**PROBLEM TO SOLVE**
Run through the records and show each line that includes the string "YSize".
◇ ◇ ◇
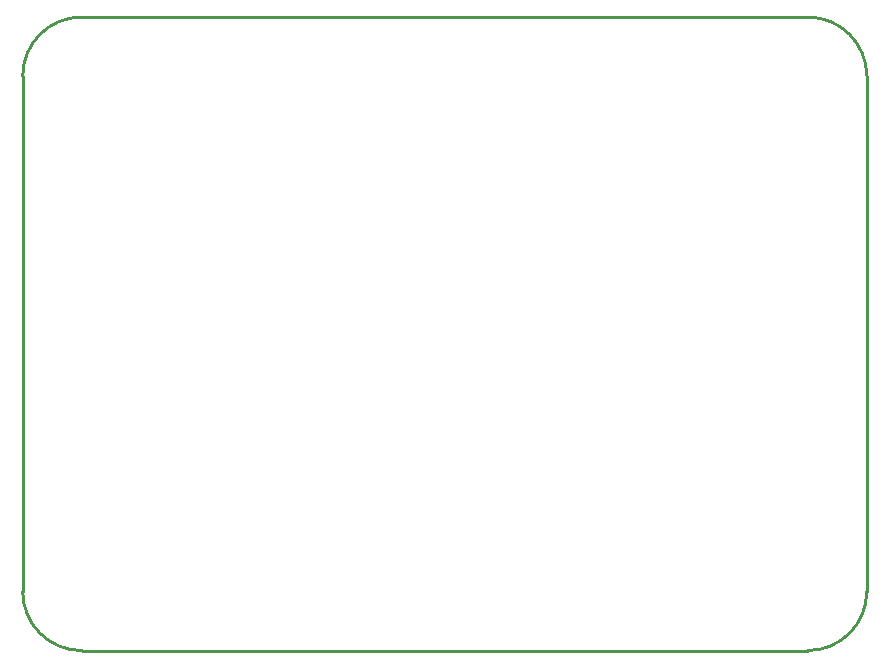
<source format=gko>
G04 Layer: BoardOutlineLayer*
G04 EasyEDA v6.5.44, 2024-07-11 22:25:44*
G04 45d6b8aa582043f790635ab3bd24865d,c9b9c57424e64463a8e00cf53a76285a,10*
G04 Gerber Generator version 0.2*
G04 Scale: 100 percent, Rotated: No, Reflected: No *
G04 Dimensions in millimeters *
G04 leading zeros omitted , absolute positions ,4 integer and 5 decimal *
%FSLAX45Y45*%
%MOMM*%

%ADD10C,0.2540*%
D10*
X744598Y4449691D02*
G01*
X744598Y8813782D01*
X7391384Y3949692D02*
G01*
X1244597Y3949692D01*
X7891383Y8813782D02*
G01*
X7891383Y4449691D01*
X1244597Y9313781D02*
G01*
X7391384Y9313781D01*
G75*
G01*
X7391385Y9313781D02*
G02*
X7891384Y8813782I0J-499999D01*
G75*
G01*
X7891384Y4449691D02*
G02*
X7391385Y3949692I-499999J0D01*
G75*
G01*
X1244598Y3949692D02*
G02*
X744599Y4449691I0J499999D01*
G75*
G01*
X744599Y8813782D02*
G02*
X1244598Y9313781I499999J0D01*

%LPD*%
M02*

</source>
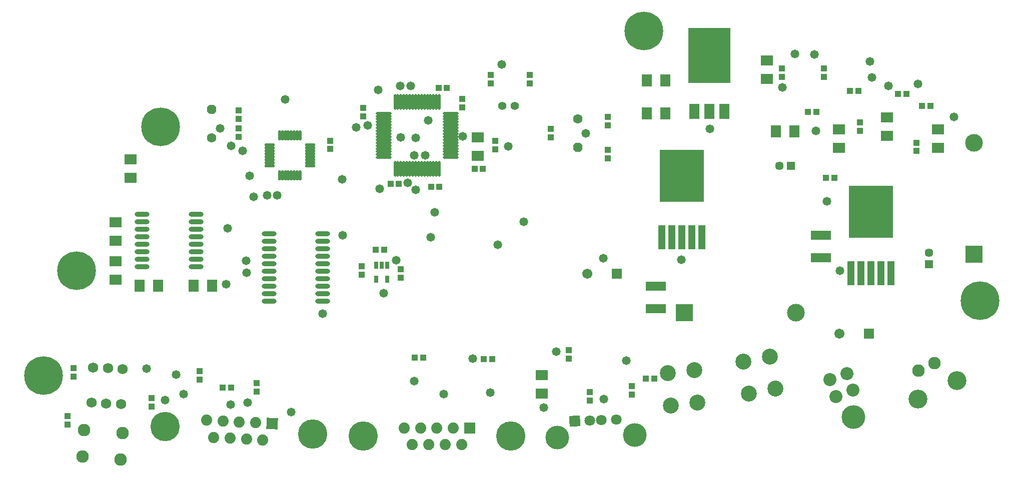
<source format=gbs>
%FSLAX25Y25*%
%MOIN*%
G70*
G01*
G75*
G04 Layer_Color=16711935*
%ADD10P,0.08352X4X381.0*%
%ADD11R,0.05906X0.05906*%
%ADD12P,0.08352X4X393.0*%
%ADD13P,0.08352X4X375.0*%
%ADD14P,0.08352X4X387.0*%
%ADD15P,0.08352X4X165.0*%
%ADD16R,0.05906X0.05906*%
%ADD17C,0.01000*%
%ADD18C,0.01969*%
%ADD19C,0.07874*%
%ADD20C,0.14961*%
%ADD21C,0.11811*%
%ADD22C,0.07575*%
%ADD23C,0.09843*%
%ADD24P,0.08908X4X47.0*%
%ADD25C,0.06299*%
%ADD26C,0.18740*%
%ADD27P,0.09410X4X312.0*%
%ADD28C,0.06654*%
%ADD29C,0.05906*%
%ADD30C,0.11024*%
%ADD31R,0.11024X0.11024*%
%ADD32C,0.25000*%
%ADD33C,0.05512*%
%ADD34P,0.05966X8X112.5*%
%ADD35R,0.06654X0.06654*%
%ADD36R,0.11024X0.11024*%
%ADD37R,0.04921X0.04921*%
%ADD38C,0.04921*%
G04:AMPARAMS|DCode=39|XSize=60mil|YSize=59.96mil|CornerRadius=0mil|HoleSize=0mil|Usage=FLASHONLY|Rotation=357.000|XOffset=0mil|YOffset=0mil|HoleType=Round|Shape=Round|*
%AMOVALD39*
21,1,0.00004,0.05996,0.00000,0.00000,357.0*
1,1,0.05996,-0.00002,0.00000*
1,1,0.05996,0.00002,-0.00000*
%
%ADD39OVALD39*%

%ADD40C,0.04724*%
%ADD41R,0.04921X0.04921*%
%ADD42C,0.05000*%
%ADD43O,0.01181X0.09843*%
%ADD44O,0.09843X0.01181*%
%ADD45R,0.03150X0.03543*%
%ADD46R,0.03543X0.03150*%
%ADD47R,0.07480X0.05906*%
%ADD48R,0.12992X0.05512*%
%ADD49O,0.09055X0.02362*%
%ADD50R,0.03937X0.15551*%
%ADD51R,0.05906X0.07480*%
%ADD52R,0.05906X0.09449*%
%ADD53R,0.27362X0.35827*%
%ADD54R,0.28740X0.34252*%
%ADD55R,0.02362X0.04331*%
%ADD56O,0.06102X0.01181*%
%ADD57O,0.01181X0.06102*%
%ADD58C,0.00984*%
%ADD59C,0.00787*%
%ADD60C,0.00500*%
%ADD61C,0.00591*%
%ADD62P,0.09483X4X381.0*%
%ADD63R,0.06706X0.06706*%
%ADD64P,0.09483X4X393.0*%
%ADD65P,0.09483X4X375.0*%
%ADD66P,0.09483X4X387.0*%
%ADD67P,0.09483X4X165.0*%
%ADD68R,0.06706X0.06706*%
%ADD69C,0.08674*%
%ADD70C,0.15761*%
%ADD71C,0.12611*%
%ADD72C,0.08375*%
%ADD73C,0.10642*%
%ADD74P,0.10040X4X47.0*%
%ADD75C,0.07099*%
%ADD76C,0.19540*%
%ADD77P,0.10541X4X312.0*%
%ADD78C,0.07453*%
%ADD79C,0.06706*%
%ADD80C,0.11824*%
%ADD81R,0.11824X0.11824*%
%ADD82C,0.25800*%
%ADD83C,0.06312*%
%ADD84P,0.06832X8X112.5*%
%ADD85R,0.07453X0.07453*%
%ADD86R,0.11824X0.11824*%
%ADD87R,0.05721X0.05721*%
%ADD88C,0.05721*%
G04:AMPARAMS|DCode=89|XSize=68mil|YSize=67.96mil|CornerRadius=0mil|HoleSize=0mil|Usage=FLASHONLY|Rotation=357.000|XOffset=0mil|YOffset=0mil|HoleType=Round|Shape=Round|*
%AMOVALD89*
21,1,0.00004,0.06796,0.00000,0.00000,357.0*
1,1,0.06796,-0.00002,0.00000*
1,1,0.06796,0.00002,-0.00000*
%
%ADD89OVALD89*%

%ADD90C,0.05524*%
%ADD91R,0.05721X0.05721*%
%ADD92C,0.05800*%
%ADD93O,0.01981X0.10642*%
%ADD94O,0.10642X0.01981*%
%ADD95R,0.03950X0.04343*%
%ADD96R,0.04343X0.03950*%
%ADD97R,0.08280X0.06706*%
%ADD98R,0.13792X0.06312*%
%ADD99O,0.09855X0.03162*%
%ADD100R,0.04737X0.16351*%
%ADD101R,0.06706X0.08280*%
%ADD102R,0.06706X0.10249*%
%ADD103R,0.28162X0.36627*%
%ADD104R,0.29540X0.35052*%
%ADD105R,0.03162X0.05131*%
%ADD106O,0.06902X0.01981*%
%ADD107O,0.01981X0.06902*%
D63*
X1073843Y818000D02*
D03*
X1241878Y778000D02*
D03*
D69*
X1220000Y736000D02*
D03*
X1227059Y751138D02*
D03*
X1215960Y747099D02*
D03*
X1231099Y740040D02*
D03*
D70*
X1231366Y722038D02*
D03*
X1085869Y710318D02*
D03*
X1034168Y708512D02*
D03*
D71*
X1300572Y746391D02*
D03*
X1274453Y734211D02*
D03*
D72*
X1285677Y758211D02*
D03*
X1274973Y753220D02*
D03*
X743222Y693948D02*
D03*
X717693Y695733D02*
D03*
X718929Y713407D02*
D03*
X744457Y711622D02*
D03*
D73*
X1125356Y753387D02*
D03*
X1107737Y751535D02*
D03*
X1127619Y731852D02*
D03*
X1110000Y730000D02*
D03*
X1175687Y762401D02*
D03*
X1158240Y759325D02*
D03*
X1179447Y741076D02*
D03*
X1162000Y738000D02*
D03*
D74*
X1045875Y719597D02*
D03*
D75*
X1055712Y719940D02*
D03*
X1073418Y720559D02*
D03*
X1063581Y720215D02*
D03*
D76*
X772832Y715925D02*
D03*
X871083Y710776D02*
D03*
X1003193Y709402D02*
D03*
X904807D02*
D03*
D77*
X844031Y717792D02*
D03*
D78*
X838001Y706911D02*
D03*
X833141Y718362D02*
D03*
X827110Y707482D02*
D03*
X822250Y718933D02*
D03*
X816220Y708053D02*
D03*
X811359Y719504D02*
D03*
X805329Y708624D02*
D03*
X800469Y720075D02*
D03*
X932189Y714992D02*
D03*
X937642Y703811D02*
D03*
X943095Y714992D02*
D03*
X948547Y703811D02*
D03*
X954000Y714992D02*
D03*
X959453Y703811D02*
D03*
X964906Y714992D02*
D03*
X970358Y703811D02*
D03*
D79*
X1054157Y818000D02*
D03*
X1222193Y778000D02*
D03*
D80*
X1312000Y905087D02*
D03*
X1193087Y792000D02*
D03*
D81*
X1312000Y830913D02*
D03*
D82*
X714000Y820000D02*
D03*
X1316000Y800000D02*
D03*
X1092000Y980000D02*
D03*
X770000Y916000D02*
D03*
X692000Y750000D02*
D03*
D83*
X1047800Y921306D02*
D03*
X804000Y908394D02*
D03*
D84*
X1047800Y902094D02*
D03*
X804000Y927606D02*
D03*
D85*
X975811Y714992D02*
D03*
D86*
X1118913Y792000D02*
D03*
D87*
X1282000Y824063D02*
D03*
D88*
Y831937D02*
D03*
X1182063Y890000D02*
D03*
D89*
X743356Y730698D02*
D03*
X744592Y754287D02*
D03*
X733527Y731213D02*
D03*
X734763Y754803D02*
D03*
X724934Y755318D02*
D03*
X723698Y731728D02*
D03*
D90*
X1005934Y929700D02*
D03*
X997666D02*
D03*
D91*
X1189937Y890000D02*
D03*
D92*
X994500Y837200D02*
D03*
X952600Y858900D02*
D03*
X915800Y874400D02*
D03*
X949700Y842200D02*
D03*
X814500Y848300D02*
D03*
X929800Y908800D02*
D03*
X939900Y908400D02*
D03*
X832000Y869300D02*
D03*
X971300Y909600D02*
D03*
X853000Y934200D02*
D03*
X915000Y940500D02*
D03*
X900100Y915500D02*
D03*
X908000Y917000D02*
D03*
X926700Y826800D02*
D03*
X918600Y804900D02*
D03*
X829300Y883100D02*
D03*
X948200Y920200D02*
D03*
X1065300Y734200D02*
D03*
X1033400Y765700D02*
D03*
X824500Y899700D02*
D03*
X817000Y903200D02*
D03*
X929400Y943300D02*
D03*
X936500D02*
D03*
X827100Y818500D02*
D03*
X826700Y826400D02*
D03*
X840700Y870300D02*
D03*
X847600D02*
D03*
X946100Y896800D02*
D03*
X938700Y896900D02*
D03*
X934600Y878400D02*
D03*
X939700Y873800D02*
D03*
X809400Y914800D02*
D03*
X890780Y880700D02*
D03*
X1011700Y852540D02*
D03*
X785200Y737500D02*
D03*
X780100Y750600D02*
D03*
X773000Y733600D02*
D03*
X857000Y725500D02*
D03*
X828000Y732000D02*
D03*
X939000Y746200D02*
D03*
X1222500Y820000D02*
D03*
X1254700Y943200D02*
D03*
X1298600Y922500D02*
D03*
X1274500Y944400D02*
D03*
X1243700Y948700D02*
D03*
X1242600Y959600D02*
D03*
X1206400Y913200D02*
D03*
X1205400Y964100D02*
D03*
X1192500Y964500D02*
D03*
X1184100Y942300D02*
D03*
X1135900Y914500D02*
D03*
X1213700Y866200D02*
D03*
X1064800Y828200D02*
D03*
X1116700Y827300D02*
D03*
X989400Y738600D02*
D03*
X877900Y791200D02*
D03*
X891200Y843600D02*
D03*
X760600Y754500D02*
D03*
X997200Y957500D02*
D03*
X1080300Y759900D02*
D03*
X1025100Y728500D02*
D03*
X1053300Y911500D02*
D03*
X1001500Y902900D02*
D03*
X977800Y761300D02*
D03*
X816500Y730500D02*
D03*
X813500Y811000D02*
D03*
X958500Y737500D02*
D03*
D93*
X955564Y932444D02*
D03*
X953595D02*
D03*
X951627D02*
D03*
X949658D02*
D03*
X947690D02*
D03*
X945721D02*
D03*
X943753D02*
D03*
X941784D02*
D03*
X939816D02*
D03*
X937847D02*
D03*
X935879D02*
D03*
X933910D02*
D03*
X931942D02*
D03*
X929973D02*
D03*
X928005D02*
D03*
X926036D02*
D03*
Y887956D02*
D03*
X928005D02*
D03*
X929973D02*
D03*
X931942D02*
D03*
X933910D02*
D03*
X935879D02*
D03*
X937847D02*
D03*
X939816D02*
D03*
X941784D02*
D03*
X943753D02*
D03*
X945721D02*
D03*
X947690D02*
D03*
X949658D02*
D03*
X951627D02*
D03*
X953595D02*
D03*
X955564D02*
D03*
D94*
X918556Y924964D02*
D03*
Y922995D02*
D03*
Y921027D02*
D03*
Y919058D02*
D03*
Y917090D02*
D03*
Y915121D02*
D03*
Y913153D02*
D03*
Y911184D02*
D03*
Y909216D02*
D03*
Y907247D02*
D03*
Y905279D02*
D03*
Y903310D02*
D03*
Y901342D02*
D03*
Y899373D02*
D03*
Y897405D02*
D03*
Y895436D02*
D03*
X963044D02*
D03*
Y897405D02*
D03*
Y899373D02*
D03*
Y901342D02*
D03*
Y903310D02*
D03*
Y905279D02*
D03*
Y907247D02*
D03*
Y909216D02*
D03*
Y911184D02*
D03*
Y913153D02*
D03*
Y915121D02*
D03*
Y917090D02*
D03*
Y919058D02*
D03*
Y921027D02*
D03*
Y922995D02*
D03*
Y924964D02*
D03*
D95*
X939244Y762000D02*
D03*
X944756D02*
D03*
X1277244Y930000D02*
D03*
X1282756D02*
D03*
X1266756Y938000D02*
D03*
X1261244D02*
D03*
X811244Y742000D02*
D03*
X816756D02*
D03*
X979044Y887700D02*
D03*
X984556D02*
D03*
X1229244Y940000D02*
D03*
X1234756D02*
D03*
X1206756Y926000D02*
D03*
X1201244D02*
D03*
X990756Y761000D02*
D03*
X985244D02*
D03*
X1093244Y748000D02*
D03*
X1098756D02*
D03*
X1213244Y882000D02*
D03*
X1218756D02*
D03*
X928556Y877700D02*
D03*
X923044D02*
D03*
X955556Y875700D02*
D03*
X950044D02*
D03*
X918756Y834000D02*
D03*
X913244D02*
D03*
X955044Y941700D02*
D03*
X960556D02*
D03*
D96*
X834000Y744756D02*
D03*
Y739244D02*
D03*
X712000Y754756D02*
D03*
Y749244D02*
D03*
X904000Y817244D02*
D03*
Y822756D02*
D03*
X1042000Y766756D02*
D03*
Y761244D02*
D03*
X1056000Y738756D02*
D03*
Y733244D02*
D03*
X1029800Y914456D02*
D03*
Y908944D02*
D03*
X764000Y729244D02*
D03*
Y734756D02*
D03*
X796000Y752756D02*
D03*
Y747244D02*
D03*
X930000Y820756D02*
D03*
Y815244D02*
D03*
X822000Y926756D02*
D03*
Y921244D02*
D03*
X904800Y922944D02*
D03*
Y928456D02*
D03*
X970800Y934456D02*
D03*
Y928944D02*
D03*
X992800Y900944D02*
D03*
Y906456D02*
D03*
X989800Y950456D02*
D03*
Y944944D02*
D03*
X1015800Y950456D02*
D03*
Y944944D02*
D03*
X1067800Y916944D02*
D03*
Y922456D02*
D03*
Y900456D02*
D03*
Y894944D02*
D03*
X1084000Y737244D02*
D03*
Y742756D02*
D03*
X1273500Y905256D02*
D03*
Y899744D02*
D03*
X883000Y906656D02*
D03*
Y901144D02*
D03*
X1184000Y954756D02*
D03*
Y949244D02*
D03*
X1212000Y954756D02*
D03*
Y949244D02*
D03*
X708000Y717244D02*
D03*
Y722756D02*
D03*
X1236000Y913244D02*
D03*
Y918756D02*
D03*
X822000Y909244D02*
D03*
Y914756D02*
D03*
D97*
X1222000Y901898D02*
D03*
Y914102D02*
D03*
X1254000Y922102D02*
D03*
Y909898D02*
D03*
X1288000Y901898D02*
D03*
Y914102D02*
D03*
X1174000Y947898D02*
D03*
Y960102D02*
D03*
X740000Y826102D02*
D03*
Y813898D02*
D03*
Y839898D02*
D03*
Y852102D02*
D03*
X981300Y896598D02*
D03*
Y908802D02*
D03*
X750000Y894102D02*
D03*
Y881898D02*
D03*
X1024000Y750102D02*
D03*
Y737898D02*
D03*
D98*
X1100000Y809480D02*
D03*
Y794520D02*
D03*
X1210000Y843480D02*
D03*
Y828520D02*
D03*
D99*
X757587Y822500D02*
D03*
Y827500D02*
D03*
Y832500D02*
D03*
Y837500D02*
D03*
Y842500D02*
D03*
Y847500D02*
D03*
Y852500D02*
D03*
Y857500D02*
D03*
X793413Y822500D02*
D03*
Y827500D02*
D03*
Y832500D02*
D03*
Y837500D02*
D03*
Y842500D02*
D03*
Y847500D02*
D03*
Y852500D02*
D03*
Y857500D02*
D03*
X842087Y799500D02*
D03*
Y804500D02*
D03*
Y809500D02*
D03*
Y814500D02*
D03*
Y819500D02*
D03*
Y824500D02*
D03*
Y829500D02*
D03*
Y834500D02*
D03*
Y839500D02*
D03*
Y844500D02*
D03*
X877913Y799500D02*
D03*
Y804500D02*
D03*
Y809500D02*
D03*
Y814500D02*
D03*
Y819500D02*
D03*
Y824500D02*
D03*
Y829500D02*
D03*
Y834500D02*
D03*
Y839500D02*
D03*
Y844500D02*
D03*
D100*
X1229781Y818283D02*
D03*
X1236481D02*
D03*
X1243181D02*
D03*
X1249881D02*
D03*
X1256581D02*
D03*
X1103781Y842283D02*
D03*
X1110481D02*
D03*
X1117181D02*
D03*
X1123881D02*
D03*
X1130581D02*
D03*
D101*
X1106102Y925000D02*
D03*
X1093898D02*
D03*
X1106102Y947000D02*
D03*
X1093898D02*
D03*
X1179898Y913000D02*
D03*
X1192102D02*
D03*
X791898Y810000D02*
D03*
X804102D02*
D03*
X755898D02*
D03*
X768102D02*
D03*
D102*
X1125500Y926106D02*
D03*
X1135500D02*
D03*
X1145500D02*
D03*
D103*
X1135500Y963508D02*
D03*
D104*
X1243181Y859031D02*
D03*
X1117181Y883031D02*
D03*
D105*
X913372Y814151D02*
D03*
X920853D02*
D03*
Y823600D02*
D03*
X917113D02*
D03*
X913372D02*
D03*
D106*
X869386Y903790D02*
D03*
Y901821D02*
D03*
Y899853D02*
D03*
Y897884D02*
D03*
Y895916D02*
D03*
Y893947D02*
D03*
Y891979D02*
D03*
Y890010D02*
D03*
X842614D02*
D03*
Y891979D02*
D03*
Y893947D02*
D03*
Y895916D02*
D03*
Y897884D02*
D03*
Y899853D02*
D03*
Y901821D02*
D03*
Y903790D02*
D03*
D107*
X862890Y883514D02*
D03*
X860921D02*
D03*
X858953D02*
D03*
X856984D02*
D03*
X855016D02*
D03*
X853047D02*
D03*
X851079D02*
D03*
X849110D02*
D03*
Y910286D02*
D03*
X851079D02*
D03*
X853047D02*
D03*
X855016D02*
D03*
X856984D02*
D03*
X858953D02*
D03*
X860921D02*
D03*
X862890D02*
D03*
M02*

</source>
◇ ◇ ◇
**ANSWER TO THE EXERCISE**
G04:AMPARAMS|DCode=39|XSize=60mil|YSize=59.96mil|CornerRadius=0mil|HoleSize=0mil|Usage=FLASHONLY|Rotation=357.000|XOffset=0mil|YOffset=0mil|HoleType=Round|Shape=Round|*
G04:AMPARAMS|DCode=89|XSize=68mil|YSize=67.96mil|CornerRadius=0mil|HoleSize=0mil|Usage=FLASHONLY|Rotation=357.000|XOffset=0mil|YOffset=0mil|HoleType=Round|Shape=Round|*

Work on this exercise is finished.